The awarding of contracts falls to the Defense Ministry’s Procurement Office, headquartered in an old Prussian office building in Rhineland-Palatinate. Here, 2,400 positions are considered “high corruption risk” due to frequent contact with the defense industry. “High corruption risk” positions must be vacated after five years, but this rule has been broken 450 times since 2004. Some of those in “high corruption risk” positions have held them for up to 28 years. Conversely, lawyers and auditors tasked with overseeing the integrity of contract awarding are few and far between.
One large contractor, Diehl Defence, seems to have found its cushy relationship with the German federal government useful when Alexander Biber, the mayor of Troisdorf, a small town in North Rhine-Westphalia, threatened to foil its growth plans. Troisdorf is already home to a Diehl subsidiary’s factory, and the plant’s expansion onto adjacent land—which had already been approved for the long-term presence of explosive materials—was seen as logical for increasing the production of ammunition and explosives. After Biber announced plans to zone the land for commercial and residential use instead, Diehl’s friends at the Ministry of Defense and the Bundestag rushed to its aid. “This is not about Troisdorf or even about Germany; this is about Ukraine, all of us, our sheer survival,” an enraged Strack-Zimmermann contended on an evening talk show. Diehl executives promptly consulted with Minister of Defense Boris Pistorius and North Rhine-Westphalian Minister-President Hendrik Wüst, who appeared to push Biber to take a meeting with the arms giant.
Germany requires representatives of special interests to publicly disclose the purpose, scope, financing, and nature of their work in an online Lobbying Register, which was first made mandatory in 2022 and expanded in October 2023. Companies that fail to register are banned from lobbying members of government.

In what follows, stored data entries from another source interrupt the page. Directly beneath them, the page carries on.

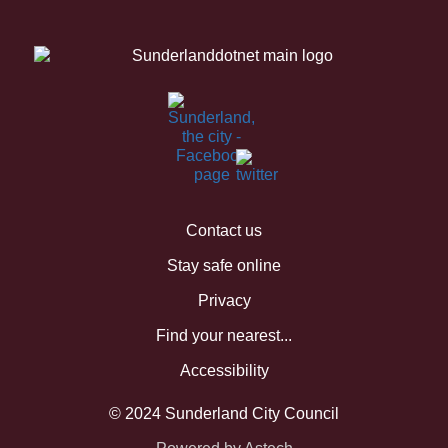
Contact us
Stay safe online
Privacy
Find your nearest...
Accessibility
© 2024 Sunderland City Council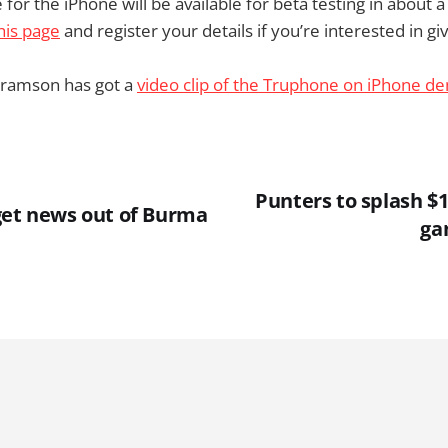
for the iPhone will be available for beta testing in about 
his page
and register your details if you’re interested in givi
ramson has got a
video clip of the Truphone on iPhone d
Punters to splash $
get news out of Burma
ga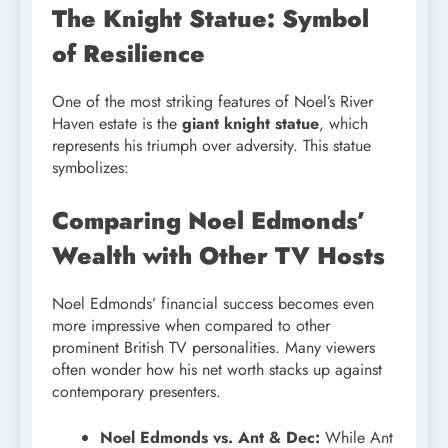
The Knight Statue: Symbol
of Resilience
One of the most striking features of Noel’s River
Haven estate is the
giant knight statue
, which
represents his triumph over adversity. This statue
symbolizes:
Comparing Noel Edmonds’
Wealth with Other TV Hosts
Noel Edmonds’ financial success becomes even
more impressive when compared to other
prominent British TV personalities. Many viewers
often wonder how his net worth stacks up against
contemporary presenters.
Noel Edmonds vs. Ant & Dec:
While Ant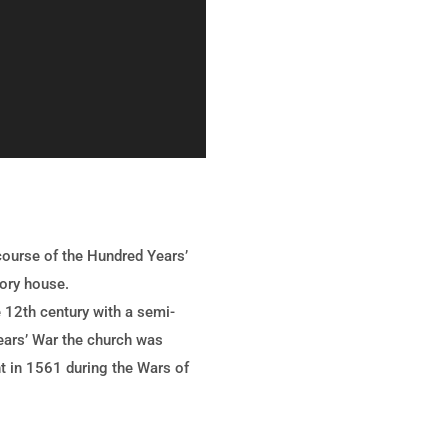
 course of the Hundred Years’
iory house.
 12th century with a semi-
Years’ War the church was
nt in 1561 during the Wars of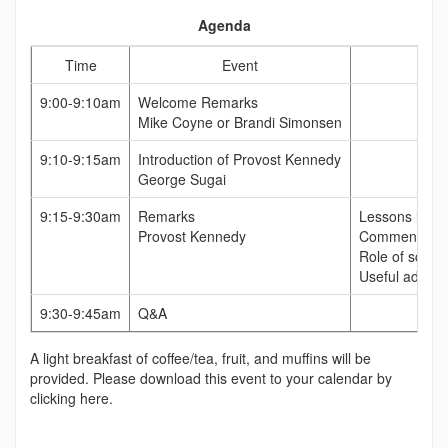
Agenda
Time
Event
9:00-9:10am
Welcome Remarks
Mike Coyne or Brandi Simonsen
9:10-9:15am
Introduction of Provost Kennedy
George Sugai
9:15-9:30am
Remarks
Lessons learn
Provost Kennedy
Comment on wh
Role of scienc
Useful advice 
9:30-9:45am
Q&A
A light breakfast of coffee/tea, fruit, and muffins will be
provided. Please download this event to your calendar by
clicking here.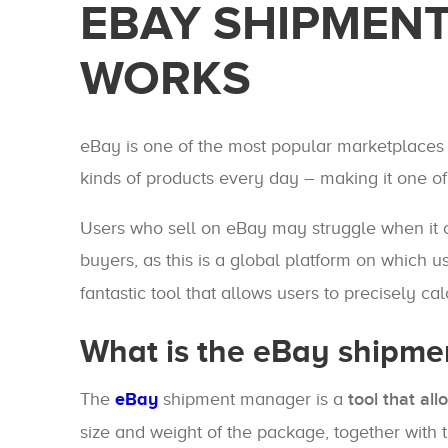
EBAY SHIPMENT
WORKS
eBay is one of the most popular marketplaces in
kinds of products every day – making it one o
Users who sell on eBay may struggle when it co
buyers, as this is a global platform on which u
fantastic tool that allows users to precisely c
What is the eBay shipm
The
eBay
shipment manager is a
tool that all
size and weight of the package, together with 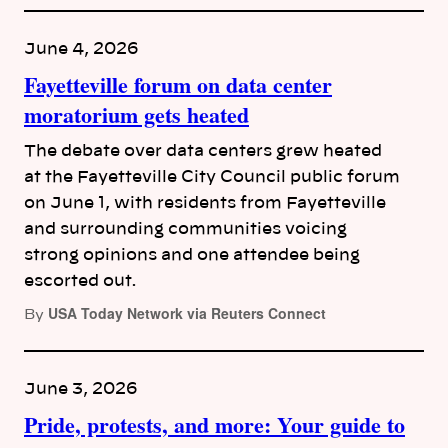
June 4, 2026
Fayetteville forum on data center
moratorium gets heated
The debate over data centers grew heated
at the Fayetteville City Council public forum
on June 1, with residents from Fayetteville
and surrounding communities voicing
strong opinions and one attendee being
escorted out.
USA Today Network via Reuters Connect
By
June 3, 2026
Pride, protests, and more: Your guide to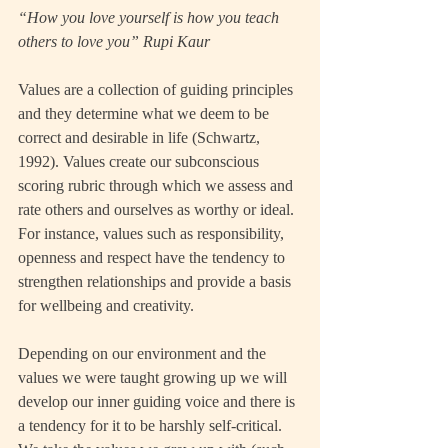
“How you love yourself is how you teach 
others to love you” Rupi Kaur
Values are a collection of guiding principles 
and they determine what we deem to be 
correct and desirable in life (Schwartz, 
1992). Values create our subconscious 
scoring rubric through which we assess and 
rate others and ourselves as worthy or ideal.  
For instance, values such as responsibility, 
openness and respect have the tendency to 
strengthen relationships and provide a basis 
for wellbeing and creativity.
Depending on our environment and the 
values we were taught growing up we will 
develop our inner guiding voice and there is 
a tendency for it to be harshly self-critical. 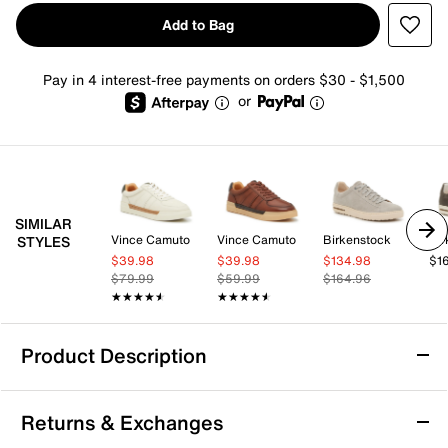
Add to Bag
Pay in 4 interest-free payments on orders $30 - $1,500
or
SIMILAR
Vince Camuto
Vince Camuto
Birkenstock
Bir
STYLES
$39.98
$39.98
$134.98
$1
$79.99
$59.99
$164.96
★★★★★
★★★★★
★★★★★
★★★★★
Product Description
Mix No. 6 Percie Sneaker - Men's
Returns & Exchanges
Complete your casual look with the Percie sneaker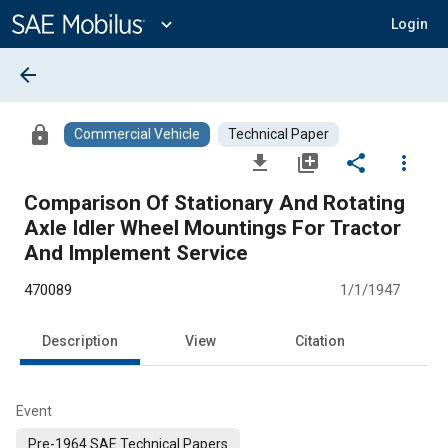
Main
Content
expand_more
Login
arrow_back
lock
Commercial Vehicle
Technical Paper
file_download
library_add
share
more_vert
Comparison Of Stationary And Rotating
Axle Idler Wheel Mountings For Tractor
And Implement Service
470089
1/1/1947
Description
View
Citation
Event
Pre-1964 SAE Technical Papers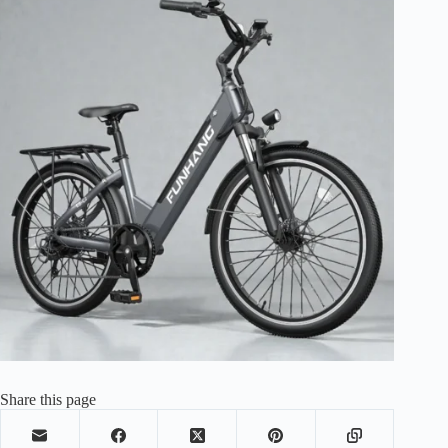
Share this page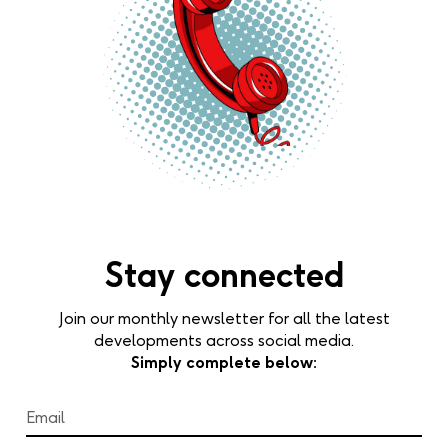
Stay connected
Join our monthly newsletter for all the latest
developments across social media.
Simply complete below: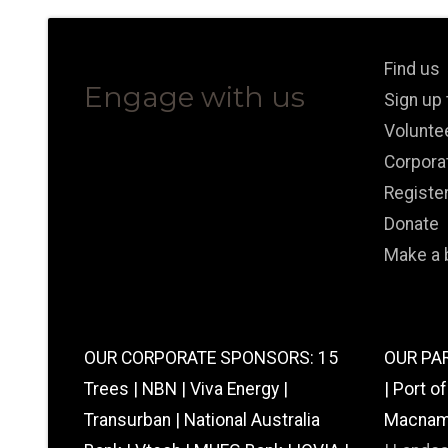
Find us
Engage with us
Sign up
Volunte
Corpora
Registe
Donate
Make a 
OUR CORPORATE SPONSORS: 15
OUR PAR
Trees | NBN | Viva Energy |
| Port o
Transurban | National Australia
Macnamar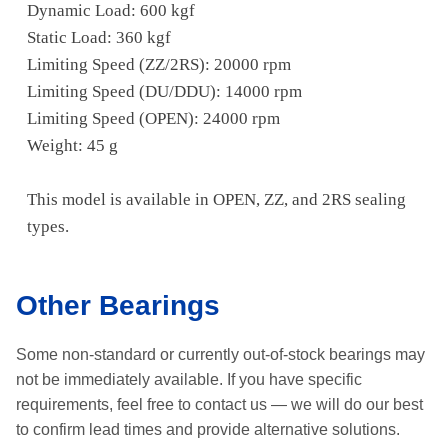
Dynamic Load: 600 kgf
Static Load: 360 kgf
Limiting Speed (ZZ/2RS): 20000 rpm
Limiting Speed (DU/DDU): 14000 rpm
Limiting Speed (OPEN): 24000 rpm
Weight: 45 g
This model is available in OPEN, ZZ, and 2RS sealing
types.
Other Bearings
Some non-standard or currently out-of-stock bearings may
not be immediately available.
If you have specific
requirements, feel free to contact us —
we will do our best
to confirm lead times and provide alternative solutions.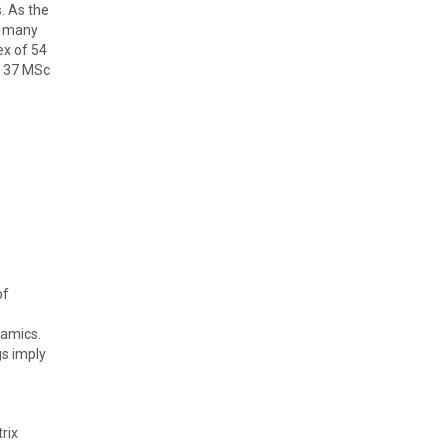
. As the
h many
ex of 54
, 37 MSc
of
namics.
gs imply
rix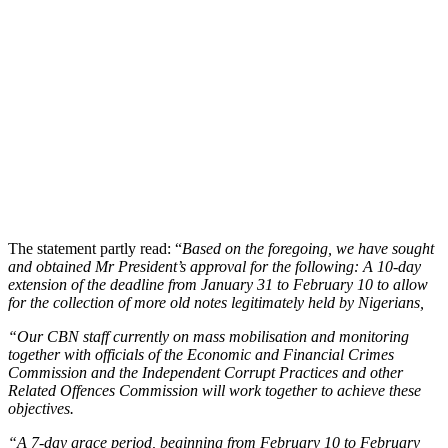
The statement partly read: “
Based on the foregoing, we have sought
and obtained Mr President’s approval for the following: A 10-day
extension of the deadline from January 31 to February 10 to allow
for the collection of more old notes legitimately held by Nigerians,
“Our CBN staff currently on mass mobilisation and monitoring
together with officials of the Economic and Financial Crimes
Commission and the Independent Corrupt Practices and other
Related Offences Commission will work together to achieve these
objectives.
“A 7-day grace period, beginning from February 10 to February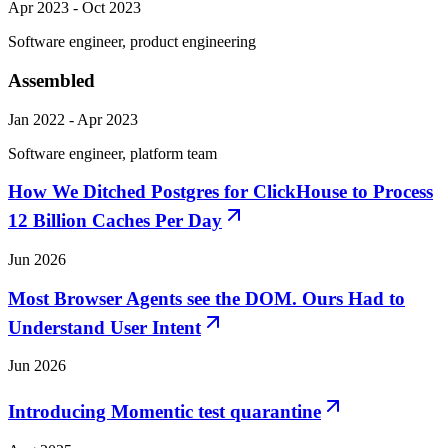
Apr 2023 - Oct 2023
Software engineer, product engineering
Assembled
Jan 2022 - Apr 2023
Software engineer, platform team
How We Ditched Postgres for ClickHouse to Process
12 Billion Caches Per Day
Jun 2026
Most Browser Agents see the DOM. Ours Had to
Understand User Intent
Jun 2026
Introducing Momentic test quarantine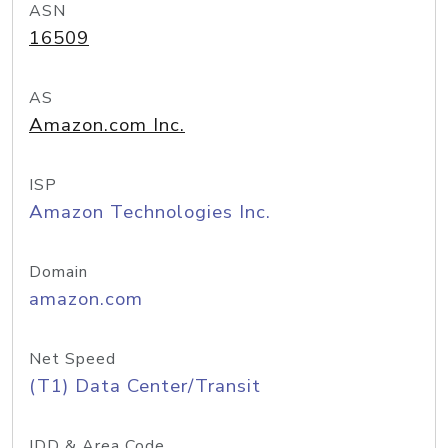
ASN
16509
AS
Amazon.com Inc.
ISP
Amazon Technologies Inc.
Domain
amazon.com
Net Speed
(T1) Data Center/Transit
IDD & Area Code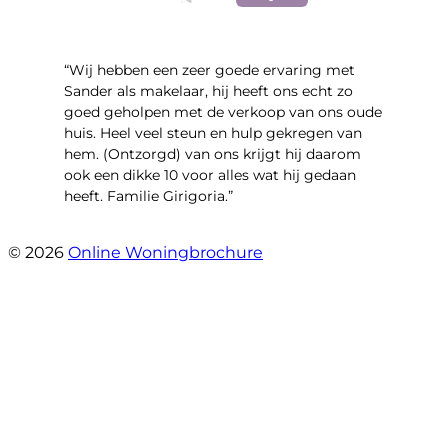
“Wij hebben een zeer goede ervaring met
Sander als makelaar, hij heeft ons echt zo
goed geholpen met de verkoop van ons oude
huis. Heel veel steun en hulp gekregen van
hem. (Ontzorgd) van ons krijgt hij daarom
ook een dikke 10 voor alles wat hij gedaan
heeft. Familie Girigoria.”
- henk girigoria
© 2026
Online Woningbrochure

In practice, however, the Lobbying Register reveals very little. The Rheinmetall entry, for instance, merely reports that its lobbyists are engaged in a “direct, transparent and trust-based dialogue” with the government. With billion-dollar contracts at stake, an expansion of the Lobbying Register is desperately needed to ensure the integrity of procurement and export approval decisions.
The war in Ukraine has rehabilitated the German arms industry’s image at home. As Berlin assumes an ever more critical role in the security of Europe, the integrity of its arms procurement and export agreements must be beyond reproach. The government must maintain trust and enact more effective transparency measures to make the defense industry’s lobbying visible to the German people, who are bankrolling its current moment in the sun.